- [Data records]
------------
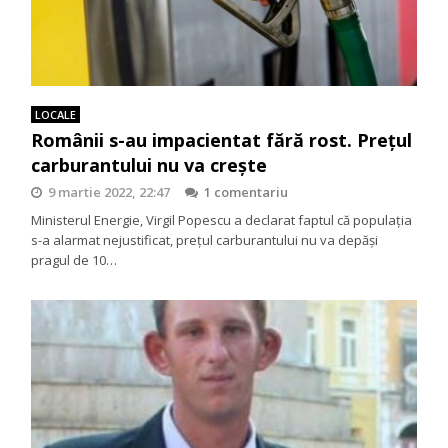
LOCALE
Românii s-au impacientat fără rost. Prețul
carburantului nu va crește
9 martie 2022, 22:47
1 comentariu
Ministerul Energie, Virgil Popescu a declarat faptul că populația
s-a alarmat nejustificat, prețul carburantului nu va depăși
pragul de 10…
------------
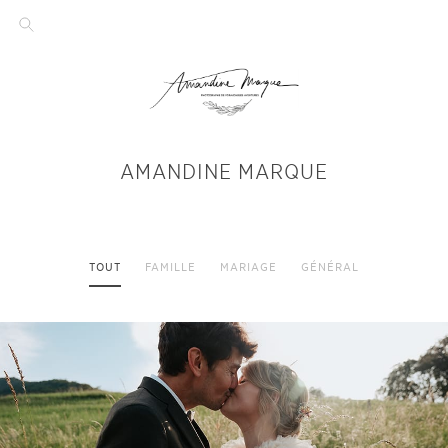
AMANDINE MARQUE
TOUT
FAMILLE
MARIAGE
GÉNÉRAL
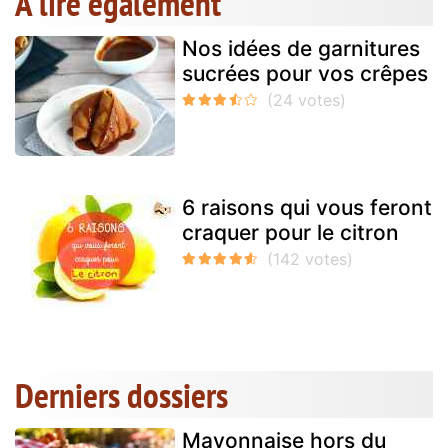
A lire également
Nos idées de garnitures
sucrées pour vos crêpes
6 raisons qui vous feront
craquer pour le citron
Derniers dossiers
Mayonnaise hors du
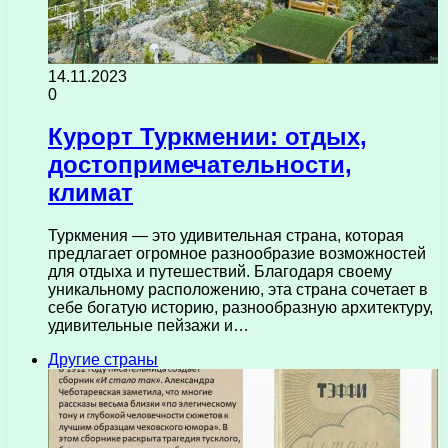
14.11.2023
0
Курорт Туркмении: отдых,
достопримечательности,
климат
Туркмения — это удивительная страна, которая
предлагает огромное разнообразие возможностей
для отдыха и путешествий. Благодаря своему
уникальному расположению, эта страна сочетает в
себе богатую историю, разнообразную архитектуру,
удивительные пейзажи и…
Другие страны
------------
- [Exercise directions] Every line containing the word "страна" must be copied from the material above.

- [Expected answer]
Туркмения — это удивительная страна, которая
уникальному расположению, эта страна сочетает в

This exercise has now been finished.